Ancien hôpital militaire

“Le nouveau ministre des Arts et du Patromoine culturel, Avinash Teeluck, semble animé d’une réelle volonté de faire aboutir dans le meilleur délai le projet de Musée intercontinental de l’Esclavage”, estime Jean-François Chaumière, président du Centre Nelson Mandela pour la culture africaine. Il pense, toutefois, qu’il faut donner au nouveau ministre le temps nécessaire pour qu’il assimile pleinement tout le dossier. Il commentait les récentes déclarations répétées du ministre disant que ce projet de Musée de l’Esclavage demeurait une priorité du gouvernement.

Jean-François Chaumière explique que tous les travaux préliminaires de déblayage qui avaient démarré sur le site de l’ancien hôpital militaire qui va abriter le musée ont dû être suspendus le temps de la campagne électorale et la tenue du scrutin législatif. Selon lui, d’ici au 1er février prochain, date annuelle de commémoration de l’abolition de l’esclavage à Maurice, les choses devront avoir été bien mises en chantier.

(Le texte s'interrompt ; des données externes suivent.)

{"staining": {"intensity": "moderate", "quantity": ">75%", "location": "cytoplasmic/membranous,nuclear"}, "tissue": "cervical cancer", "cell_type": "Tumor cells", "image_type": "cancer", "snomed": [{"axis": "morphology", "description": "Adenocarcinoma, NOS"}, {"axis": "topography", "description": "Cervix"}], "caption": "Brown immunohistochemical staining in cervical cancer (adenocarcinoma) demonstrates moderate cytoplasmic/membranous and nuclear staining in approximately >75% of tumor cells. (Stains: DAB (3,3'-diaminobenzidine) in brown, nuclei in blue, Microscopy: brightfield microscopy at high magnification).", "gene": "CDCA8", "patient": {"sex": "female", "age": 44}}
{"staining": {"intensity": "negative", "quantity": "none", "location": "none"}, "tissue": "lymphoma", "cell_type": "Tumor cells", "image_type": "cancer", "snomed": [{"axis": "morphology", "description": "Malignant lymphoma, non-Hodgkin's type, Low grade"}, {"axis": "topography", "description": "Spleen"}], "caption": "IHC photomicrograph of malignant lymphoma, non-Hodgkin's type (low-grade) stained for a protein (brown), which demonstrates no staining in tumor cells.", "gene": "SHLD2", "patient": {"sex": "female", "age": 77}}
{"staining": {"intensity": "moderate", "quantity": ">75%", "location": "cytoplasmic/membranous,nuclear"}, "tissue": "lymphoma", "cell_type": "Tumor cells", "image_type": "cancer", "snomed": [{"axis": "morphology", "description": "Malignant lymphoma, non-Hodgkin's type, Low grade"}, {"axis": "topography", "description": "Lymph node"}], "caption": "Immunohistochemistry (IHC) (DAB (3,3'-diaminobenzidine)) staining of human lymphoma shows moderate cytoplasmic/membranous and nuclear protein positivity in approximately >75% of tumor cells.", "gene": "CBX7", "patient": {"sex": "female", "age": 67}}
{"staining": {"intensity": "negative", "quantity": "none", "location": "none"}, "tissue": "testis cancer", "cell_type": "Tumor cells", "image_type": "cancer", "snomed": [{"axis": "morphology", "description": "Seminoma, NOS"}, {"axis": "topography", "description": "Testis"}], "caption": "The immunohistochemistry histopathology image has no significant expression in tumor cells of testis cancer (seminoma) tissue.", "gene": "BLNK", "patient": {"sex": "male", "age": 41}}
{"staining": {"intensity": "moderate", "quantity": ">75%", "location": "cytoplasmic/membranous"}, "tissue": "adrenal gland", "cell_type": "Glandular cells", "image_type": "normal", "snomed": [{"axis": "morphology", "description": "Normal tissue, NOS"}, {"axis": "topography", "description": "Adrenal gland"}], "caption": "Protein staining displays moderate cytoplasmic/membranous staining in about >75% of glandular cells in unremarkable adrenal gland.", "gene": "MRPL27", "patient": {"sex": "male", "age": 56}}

Outre la suspension des premiers travaux rendue nécessaire en raison de la tenue des élections générales, le président du Centre Nelson Mandela pour la culture africaine évoque aussi le temps que vont prendre les quelques services de l’Etat dont le siège est à l’ancien hôpital militaire avant de trouver des locaux alternatifs pour pouvoir bouger ailleurs.
“L’important, néanmoins, c’est qu’il est désormais entendu que ce Musée de l’Esclavage sera positivement aménagé dans les murs chargés d’histoire de ce bâtiment de vieilles pierres qui a été construit au XVIIIe siècle sous l’administration de Mahé de Labourdonnais”, déclare fièrement Jean-François Chaumière.

Le président du Centre Nelson Mandela pour la culture africaine reconnaît que ce projet attend d’être concrétisé depuis un certain temps déjà. Mais, pour lui, l’important c’est de faire les choses correctement, qu’importe si cela doit prendre un peu plus de temps. “Vous savez, il a fallu dix longues années pour créer l’African American Museum de Washington, aux Etats-Unis”, fait-il remarquer.

Ce projet de création d’un Musée intercontinental de l’Esclavage est une des recommandations majeures du rapport de la Commission Justice et Vérité publié en 2011. Fortement soutenu, entre autres, par le Comité diocésain 1er Février, le projet a été officiellement approuvé le 7 avril 2016 par le Conseil des ministres du précédent gouvernement dirigé par Pravind Jugnauth.

L’objectif de ce musée est de mettre en lumière tous les faits se rapportant à la traite négrière dans la région. Dès le départ, le choix s’est porté sur l’ancien hôpital militaire qui date de l’époque de Labourdonnais pour abriter ce musée. Situé dans la zone portuaire, dans le voisinage immédiat d’un autre haut lieu de mémoire, à savoir, l’Aapravasi Ghat, cet hôpital militaire a notamment servi, dans le temps, pour soigner les esclaves qui débarquaient des navires négriers après de longues traversées éprouvantes.